Overview
The project will contribute to understanding the process of, and development of new chemistries for, depositing functional coatings on glass with a major industrial collaborator (NSG/Pilkington). The project will make use of state-of-the-art characterisation to understand the process and high throughput methodologies to develop new coating formulations and materials.
About this opportunity
Spray coating functional coatings onto large area of glass is an important industrial process. Understanding the detailed chemistry of the spray solutions is critical for obtaining high quality coatings and optimising the spray process and ultimately informing the formulation of solutions for chemistries of new coating materials. This project will investigate the detailed chemistry of industrial spray coating solutions, as used by NSG/Pilkington, to understand performance of the coated glass product. The student will use a wide variety of analytical techniques including extensive use of NMR, along with FTIR, Raman, SAXS, XRD, electron microscopy on the solutions and resulting coatings to develop a detailed understanding of the solutions at different stages of use. From this understanding new chemistries and formulations will be explored using high-throughput methods to cover the broad chemical space available. The high-throughput workflow will require the development of automated screening tests e.g. optical measurements, contact angle measurements, to assess the performance of the formulations once coated onto glass and then using statistical analysis to understand the critical parameters in the formulations.
Other NSG/Pilkington supported students are developing new coating materials, high-throughput materials discovery workflows and analysis tools, and machine learning models which will be used in the project to assist in developing the high-throughput workflow and identifying new target materials as coatings on glass.
The academics involved in the supervision of the project have an existing close working relationship with NSG/Pilkington and have the required expertise to deliver the project. Prof Rosseinsky is an expert in new materials discovery complimented by Prof Blanc’s expertise in NMR which will be extensively used in this project. The project will be supported by a research coordinator in Prof Rosseinsky’s group; Dr Manning has expertise in materials synthesis and thin film deposition. The project will have extensive opportunities to work at the NSG/Pilkington Technical Centre at Lathom nr Ormskik.

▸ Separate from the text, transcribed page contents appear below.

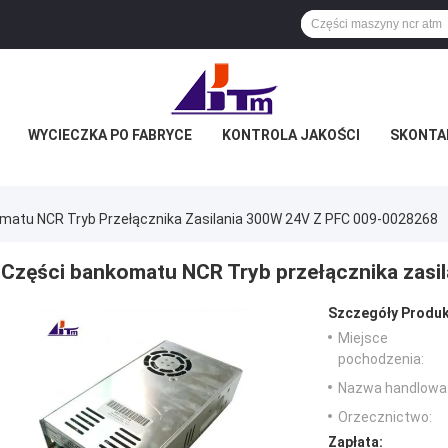
WYCIECZKA PO FABRYCE
KONTROLA JAKOŚCI
SKONTAK
matu NCR Tryb Przełącznika Zasilania 300W 24V Z PFC 009-0028268
Części bankomatu NCR Tryb przełącznika zasi
Szczegóły Produk
Miejsce
pochodzenia:
Nazwa handlowa
Orzecznictwo:
Zapłata: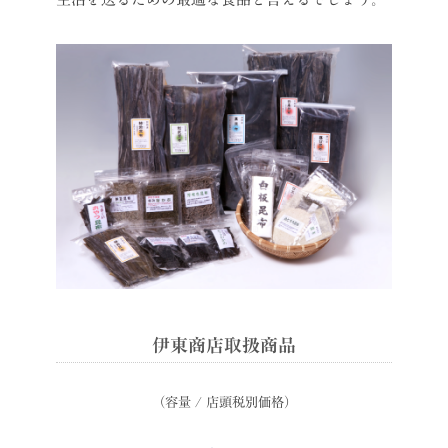
伊東商店取扱商品
（容量 / 店頭税別価格）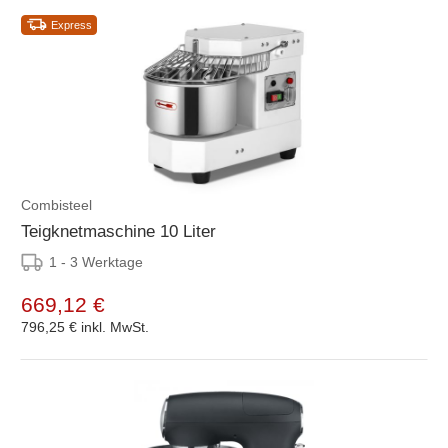
Express
Combisteel
Teigknetmaschine 10 Liter
1 - 3 Werktage
669,12 €
796,25 €
inkl. MwSt.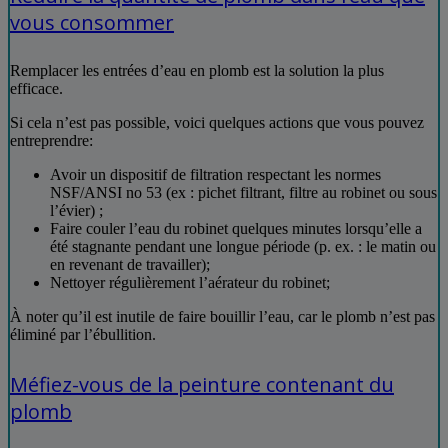
vous consommer
Remplacer les entrées d’eau en plomb est la solution la plus
efficace.
Si cela n’est pas possible, voici quelques actions que vous pouvez
entreprendre:
Avoir un dispositif de filtration respectant les normes
NSF/ANSI no 53 (ex : pichet filtrant, filtre au robinet ou sous
l’évier) ;
Faire couler l’eau du robinet quelques minutes lorsqu’elle a
été stagnante pendant une longue période (p. ex. : le matin ou
en revenant de travailler);
Nettoyer régulièrement l’aérateur du robinet;
À noter qu’il est inutile de faire bouillir l’eau, car le plomb n’est pas
éliminé par l’ébullition.
Méfiez-vous de la peinture contenant du
plomb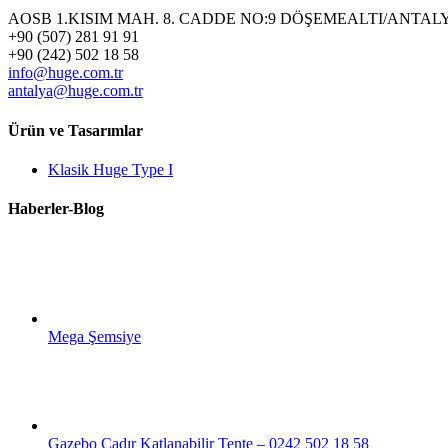
AOSB 1.KISIM MAH. 8. CADDE NO:9 DÖŞEMEALTI/ANTAL
+90 (507) 281 91 91
+90 (242) 502 18 58
info@huge.com.tr
antalya@huge.com.tr
Ürün ve Tasarımlar
Klasik Huge Type I
Haberler-Blog
Mega Şemsiye
Gazebo Çadır Katlanabilir Tente – 0242 502 18 58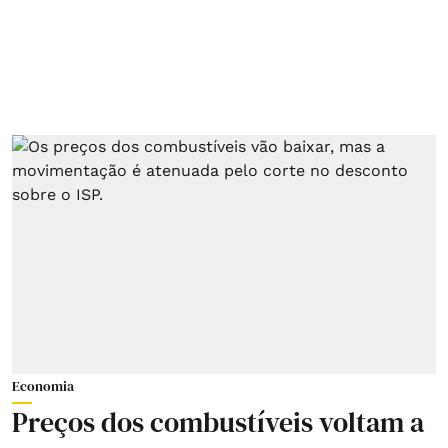
Economia
Preços dos combustíveis voltam a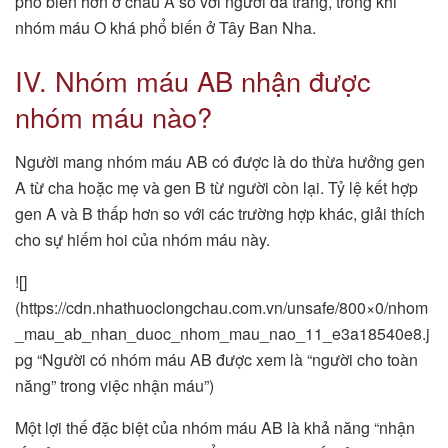
phổ biến hơn ở châu Á so với người da trắng, trong khi
nhóm máu O khá phổ biến ở Tây Ban Nha.
IV. Nhóm máu AB nhận được
nhóm máu nào?
Người mang nhóm máu AB có được là do thừa hưởng gen
A từ cha hoặc mẹ và gen B từ người còn lại. Tỷ lệ kết hợp
gen A và B thấp hơn so với các trường hợp khác, giải thích
cho sự hiếm hoi của nhóm máu này.
![]
(https://cdn.nhathuoclongchau.com.vn/unsafe/800×0/nhom
_mau_ab_nhan_duoc_nhom_mau_nao_11_e3a18540e8.j
pg “Người có nhóm máu AB được xem là “người cho toàn
năng” trong việc nhận máu”)
Một lợi thế đặc biệt của nhóm máu AB là khả năng “nhận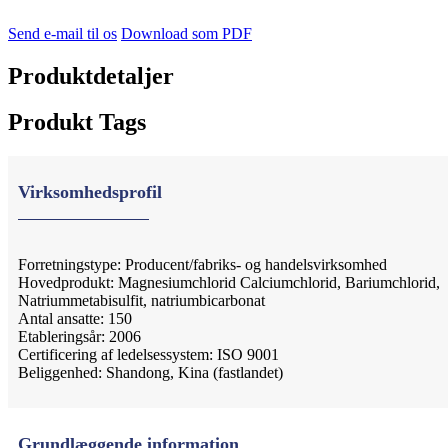
Send e-mail til os
Download som PDF
Produktdetaljer
Produkt Tags
Virksomhedsprofil
Forretningstype: Producent/fabriks- og handelsvirksomhed
Hovedprodukt: Magnesiumchlorid Calciumchlorid, Bariumchlorid,
Natriummetabisulfit, natriumbicarbonat
Antal ansatte: 150
Etableringsår: 2006
Certificering af ledelsessystem: ISO 9001
Beliggenhed: Shandong, Kina (fastlandet)
Grundlæggende information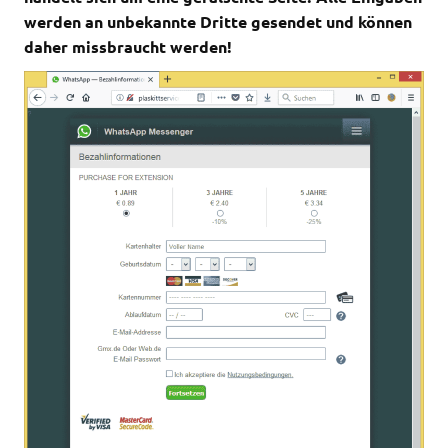
werden an unbekannte Dritte gesendet und können
daher missbraucht werden!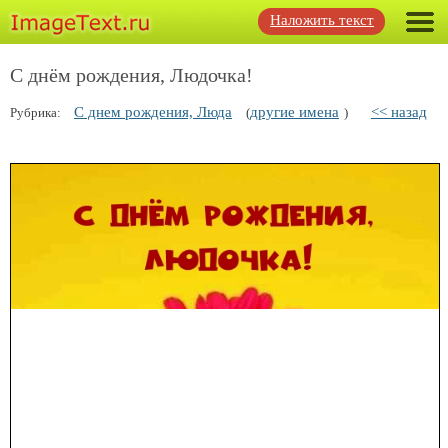
Наложить текст
С днём рождения, Людочка!
С днем рождения, Люда
другие имена
<< назад
Рубрика:
(
)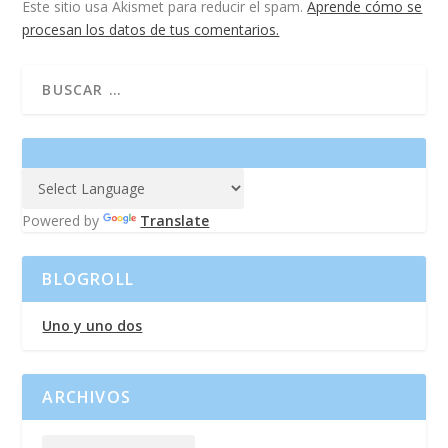
Este sitio usa Akismet para reducir el spam.
Aprende cómo se
procesan los datos de tus comentarios.
Powered by
Translate
BLOGROLL
Uno y uno dos
ARCHIVOS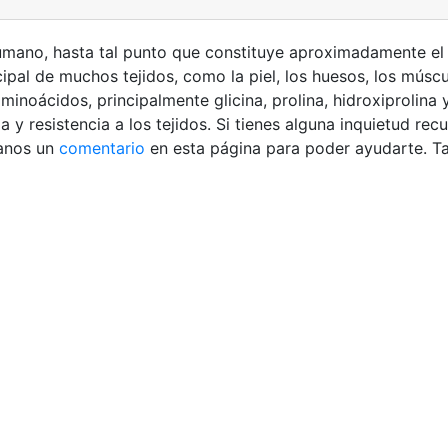
humano, hasta tal punto que constituye aproximadamente el
cipal de muchos tejidos, como la piel, los huesos, los múscu
noácidos, principalmente glicina, prolina, hidroxiprolina y
a y resistencia a los tejidos. Si tienes alguna inquietud re
anos un
comentario
en esta página para poder ayudarte. 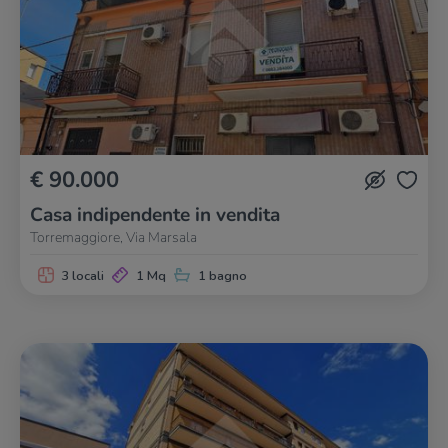
€ 90.000
Casa indipendente in vendita
Torremaggiore, Via Marsala
3 locali
1 Mq
1 bagno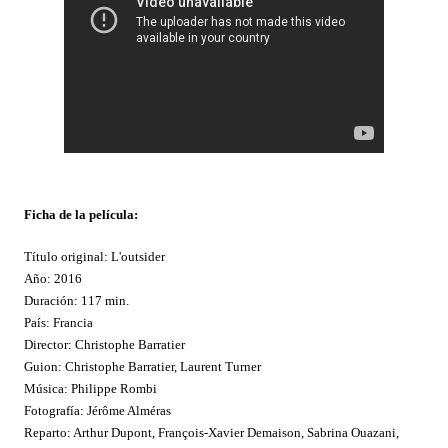
Ficha de la película:
Título original: L'outsider
Año: 2016
Duración: 117 min.
País: Francia
Director: Christophe Barratier
Guion: Christophe Barratier, Laurent Turner
Música: Philippe Rombi
Fotografía: Jérôme Alméras
Reparto: Arthur Dupont, François-Xavier Demaison, Sabrina Ouazani,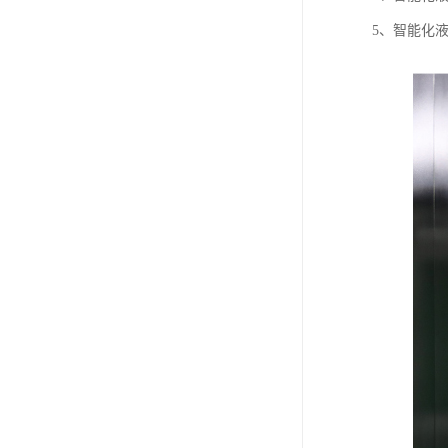
5、智能化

This project is offered under the University of Liverpool EPSRC Centre for Doctoral Training in Digital and Automated Materials Chemistry along with other studentships for students from backgrounds spanning the physical and computer sciences to start in October 2025. These students will develop core expertise in robotic, digital, chemical and physical thinking, which they will apply in their domain-specific research in materials design, discovery and processing. By working with each other and benefiting from a tailored training programme they will become both leaders and fully participating team players, aware of the best practices in inclusive and diverse R&D environments.